WHAT THE TASK ASKS:
Return the listing below verbatim, reproducing every line character for character without any changes.
====== TASK INPUT ======
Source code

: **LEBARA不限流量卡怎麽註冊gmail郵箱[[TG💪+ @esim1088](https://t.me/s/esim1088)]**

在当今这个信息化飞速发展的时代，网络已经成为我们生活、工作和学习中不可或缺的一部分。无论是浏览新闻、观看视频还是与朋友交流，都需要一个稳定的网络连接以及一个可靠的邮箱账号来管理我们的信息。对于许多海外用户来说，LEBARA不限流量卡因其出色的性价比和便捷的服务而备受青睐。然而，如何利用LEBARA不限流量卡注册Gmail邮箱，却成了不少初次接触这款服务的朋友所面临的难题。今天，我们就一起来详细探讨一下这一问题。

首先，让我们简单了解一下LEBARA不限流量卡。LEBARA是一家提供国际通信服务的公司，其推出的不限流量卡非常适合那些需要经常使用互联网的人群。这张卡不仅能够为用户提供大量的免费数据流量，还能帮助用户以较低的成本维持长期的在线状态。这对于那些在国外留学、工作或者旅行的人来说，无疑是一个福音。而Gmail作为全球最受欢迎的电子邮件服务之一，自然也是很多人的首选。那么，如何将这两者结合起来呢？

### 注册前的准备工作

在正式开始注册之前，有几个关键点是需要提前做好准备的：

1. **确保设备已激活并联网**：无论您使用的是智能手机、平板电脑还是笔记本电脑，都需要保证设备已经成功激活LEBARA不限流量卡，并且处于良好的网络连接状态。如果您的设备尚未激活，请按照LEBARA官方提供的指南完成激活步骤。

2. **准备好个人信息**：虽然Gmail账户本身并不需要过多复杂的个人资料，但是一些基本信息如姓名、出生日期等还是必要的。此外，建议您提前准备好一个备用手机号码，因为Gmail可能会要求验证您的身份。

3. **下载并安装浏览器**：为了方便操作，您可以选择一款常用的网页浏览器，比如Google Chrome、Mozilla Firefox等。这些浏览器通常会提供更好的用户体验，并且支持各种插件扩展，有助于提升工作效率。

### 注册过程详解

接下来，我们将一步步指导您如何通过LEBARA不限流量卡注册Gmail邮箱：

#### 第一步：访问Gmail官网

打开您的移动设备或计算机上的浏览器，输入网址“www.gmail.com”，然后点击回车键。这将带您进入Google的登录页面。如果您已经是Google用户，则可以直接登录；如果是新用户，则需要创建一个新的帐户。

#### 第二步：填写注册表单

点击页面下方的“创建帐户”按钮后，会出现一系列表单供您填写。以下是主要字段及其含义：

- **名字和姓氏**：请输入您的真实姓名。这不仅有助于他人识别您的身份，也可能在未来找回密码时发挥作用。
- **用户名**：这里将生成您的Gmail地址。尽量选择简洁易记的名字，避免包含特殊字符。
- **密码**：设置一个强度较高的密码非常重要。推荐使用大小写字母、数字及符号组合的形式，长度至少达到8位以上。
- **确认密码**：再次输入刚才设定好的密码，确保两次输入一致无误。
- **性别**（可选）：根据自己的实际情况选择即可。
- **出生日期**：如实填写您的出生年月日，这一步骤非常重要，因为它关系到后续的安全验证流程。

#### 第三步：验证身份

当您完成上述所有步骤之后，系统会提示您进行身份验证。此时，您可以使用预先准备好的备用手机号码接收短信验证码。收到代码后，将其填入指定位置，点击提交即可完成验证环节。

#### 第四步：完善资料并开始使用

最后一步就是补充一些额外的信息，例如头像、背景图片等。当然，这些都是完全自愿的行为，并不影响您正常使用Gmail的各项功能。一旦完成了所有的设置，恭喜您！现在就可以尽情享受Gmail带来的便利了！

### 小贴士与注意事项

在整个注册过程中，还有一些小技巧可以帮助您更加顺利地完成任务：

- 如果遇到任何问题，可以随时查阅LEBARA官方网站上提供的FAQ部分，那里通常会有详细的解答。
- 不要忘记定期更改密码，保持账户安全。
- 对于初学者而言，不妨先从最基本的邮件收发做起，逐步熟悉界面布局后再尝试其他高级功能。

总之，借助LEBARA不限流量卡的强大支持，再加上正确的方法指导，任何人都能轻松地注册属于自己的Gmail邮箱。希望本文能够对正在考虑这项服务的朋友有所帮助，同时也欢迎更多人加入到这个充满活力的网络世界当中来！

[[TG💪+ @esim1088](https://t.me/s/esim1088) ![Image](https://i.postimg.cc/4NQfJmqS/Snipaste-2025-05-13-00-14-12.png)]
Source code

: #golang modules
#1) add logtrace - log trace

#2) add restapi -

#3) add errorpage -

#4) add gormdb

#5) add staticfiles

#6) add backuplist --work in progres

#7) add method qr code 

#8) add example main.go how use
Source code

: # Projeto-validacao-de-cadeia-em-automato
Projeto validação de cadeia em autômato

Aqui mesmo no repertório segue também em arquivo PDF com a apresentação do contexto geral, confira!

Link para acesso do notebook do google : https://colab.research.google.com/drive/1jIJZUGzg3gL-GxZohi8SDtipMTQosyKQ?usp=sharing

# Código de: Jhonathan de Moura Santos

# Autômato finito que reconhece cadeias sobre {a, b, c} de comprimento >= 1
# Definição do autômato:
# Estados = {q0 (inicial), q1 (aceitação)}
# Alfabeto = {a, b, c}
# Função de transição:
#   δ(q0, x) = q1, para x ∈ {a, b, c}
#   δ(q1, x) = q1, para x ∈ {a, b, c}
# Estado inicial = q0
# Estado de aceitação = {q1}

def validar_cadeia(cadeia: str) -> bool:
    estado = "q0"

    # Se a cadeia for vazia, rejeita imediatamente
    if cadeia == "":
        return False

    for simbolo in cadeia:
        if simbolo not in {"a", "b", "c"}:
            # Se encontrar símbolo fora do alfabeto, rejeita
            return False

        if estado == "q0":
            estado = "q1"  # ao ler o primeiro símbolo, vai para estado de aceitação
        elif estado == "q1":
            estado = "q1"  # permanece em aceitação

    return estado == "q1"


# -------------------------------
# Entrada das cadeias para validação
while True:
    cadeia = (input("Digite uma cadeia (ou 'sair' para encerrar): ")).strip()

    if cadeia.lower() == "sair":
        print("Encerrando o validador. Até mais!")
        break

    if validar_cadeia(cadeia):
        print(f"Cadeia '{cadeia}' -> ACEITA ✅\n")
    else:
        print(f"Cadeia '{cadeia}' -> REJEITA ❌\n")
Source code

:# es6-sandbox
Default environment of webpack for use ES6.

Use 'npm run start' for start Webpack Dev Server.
======
ANSWER BOX:
Source code

: **LEBARA不限流量卡怎麽註冊gmail郵箱[[TG💪+ @esim1088](https://t.me/s/esim1088)]**

在当今这个信息化飞速发展的时代，网络已经成为我们生活、工作和学习中不可或缺的一部分。无论是浏览新闻、观看视频还是与朋友交流，都需要一个稳定的网络连接以及一个可靠的邮箱账号来管理我们的信息。对于许多海外用户来说，LEBARA不限流量卡因其出色的性价比和便捷的服务而备受青睐。然而，如何利用LEBARA不限流量卡注册Gmail邮箱，却成了不少初次接触这款服务的朋友所面临的难题。今天，我们就一起来详细探讨一下这一问题。

首先，让我们简单了解一下LEBARA不限流量卡。LEBARA是一家提供国际通信服务的公司，其推出的不限流量卡非常适合那些需要经常使用互联网的人群。这张卡不仅能够为用户提供大量的免费数据流量，还能帮助用户以较低的成本维持长期的在线状态。这对于那些在国外留学、工作或者旅行的人来说，无疑是一个福音。而Gmail作为全球最受欢迎的电子邮件服务之一，自然也是很多人的首选。那么，如何将这两者结合起来呢？

### 注册前的准备工作

在正式开始注册之前，有几个关键点是需要提前做好准备的：

1. **确保设备已激活并联网**：无论您使用的是智能手机、平板电脑还是笔记本电脑，都需要保证设备已经成功激活LEBARA不限流量卡，并且处于良好的网络连接状态。如果您的设备尚未激活，请按照LEBARA官方提供的指南完成激活步骤。

2. **准备好个人信息**：虽然Gmail账户本身并不需要过多复杂的个人资料，但是一些基本信息如姓名、出生日期等还是必要的。此外，建议您提前准备好一个备用手机号码，因为Gmail可能会要求验证您的身份。

3. **下载并安装浏览器**：为了方便操作，您可以选择一款常用的网页浏览器，比如Google Chrome、Mozilla Firefox等。这些浏览器通常会提供更好的用户体验，并且支持各种插件扩展，有助于提升工作效率。

### 注册过程详解

接下来，我们将一步步指导您如何通过LEBARA不限流量卡注册Gmail邮箱：

#### 第一步：访问Gmail官网

打开您的移动设备或计算机上的浏览器，输入网址“www.gmail.com”，然后点击回车键。这将带您进入Google的登录页面。如果您已经是Google用户，则可以直接登录；如果是新用户，则需要创建一个新的帐户。

#### 第二步：填写注册表单

点击页面下方的“创建帐户”按钮后，会出现一系列表单供您填写。以下是主要字段及其含义：

- **名字和姓氏**：请输入您的真实姓名。这不仅有助于他人识别您的身份，也可能在未来找回密码时发挥作用。
- **用户名**：这里将生成您的Gmail地址。尽量选择简洁易记的名字，避免包含特殊字符。
- **密码**：设置一个强度较高的密码非常重要。推荐使用大小写字母、数字及符号组合的形式，长度至少达到8位以上。
- **确认密码**：再次输入刚才设定好的密码，确保两次输入一致无误。
- **性别**（可选）：根据自己的实际情况选择即可。
- **出生日期**：如实填写您的出生年月日，这一步骤非常重要，因为它关系到后续的安全验证流程。

#### 第三步：验证身份

当您完成上述所有步骤之后，系统会提示您进行身份验证。此时，您可以使用预先准备好的备用手机号码接收短信验证码。收到代码后，将其填入指定位置，点击提交即可完成验证环节。

#### 第四步：完善资料并开始使用

最后一步就是补充一些额外的信息，例如头像、背景图片等。当然，这些都是完全自愿的行为，并不影响您正常使用Gmail的各项功能。一旦完成了所有的设置，恭喜您！现在就可以尽情享受Gmail带来的便利了！

### 小贴士与注意事项

在整个注册过程中，还有一些小技巧可以帮助您更加顺利地完成任务：

- 如果遇到任何问题，可以随时查阅LEBARA官方网站上提供的FAQ部分，那里通常会有详细的解答。
- 不要忘记定期更改密码，保持账户安全。
- 对于初学者而言，不妨先从最基本的邮件收发做起，逐步熟悉界面布局后再尝试其他高级功能。

总之，借助LEBARA不限流量卡的强大支持，再加上正确的方法指导，任何人都能轻松地注册属于自己的Gmail邮箱。希望本文能够对正在考虑这项服务的朋友有所帮助，同时也欢迎更多人加入到这个充满活力的网络世界当中来！

[[TG💪+ @esim1088](https://t.me/s/esim1088) ![Image](https://i.postimg.cc/4NQfJmqS/Snipaste-2025-05-13-00-14-12.png)]
Source code

: #golang modules
#1) add logtrace - log trace

#2) add restapi -

#3) add errorpage -

#4) add gormdb

#5) add staticfiles

#6) add backuplist --work in progres

#7) add method qr code 

#8) add example main.go how use
Source code

: # Projeto-validacao-de-cadeia-em-automato
Projeto validação de cadeia em autômato

Aqui mesmo no repertório segue também em arquivo PDF com a apresentação do contexto geral, confira!

Link para acesso do notebook do google : https://colab.research.google.com/drive/1jIJZUGzg3gL-GxZohi8SDtipMTQosyKQ?usp=sharing

# Código de: Jhonathan de Moura Santos

# Autômato finito que reconhece cadeias sobre {a, b, c} de comprimento >= 1
# Definição do autômato:
# Estados = {q0 (inicial), q1 (aceitação)}
# Alfabeto = {a, b, c}
# Função de transição:
#   δ(q0, x) = q1, para x ∈ {a, b, c}
#   δ(q1, x) = q1, para x ∈ {a, b, c}
# Estado inicial = q0
# Estado de aceitação = {q1}

def validar_cadeia(cadeia: str) -> bool:
    estado = "q0"

    # Se a cadeia for vazia, rejeita imediatamente
    if cadeia == "":
        return False

    for simbolo in cadeia:
        if simbolo not in {"a", "b", "c"}:
            # Se encontrar símbolo fora do alfabeto, rejeita
            return False

        if estado == "q0":
            estado = "q1"  # ao ler o primeiro símbolo, vai para estado de aceitação
        elif estado == "q1":
            estado = "q1"  # permanece em aceitação

    return estado == "q1"


# -------------------------------
# Entrada das cadeias para validação
while True:
    cadeia = (input("Digite uma cadeia (ou 'sair' para encerrar): ")).strip()

    if cadeia.lower() == "sair":
        print("Encerrando o validador. Até mais!")
        break

    if validar_cadeia(cadeia):
        print(f"Cadeia '{cadeia}' -> ACEITA ✅\n")
    else:
        print(f"Cadeia '{cadeia}' -> REJEITA ❌\n")
Source code

:# es6-sandbox
Default environment of webpack for use ES6.

Use 'npm run start' for start Webpack Dev Server.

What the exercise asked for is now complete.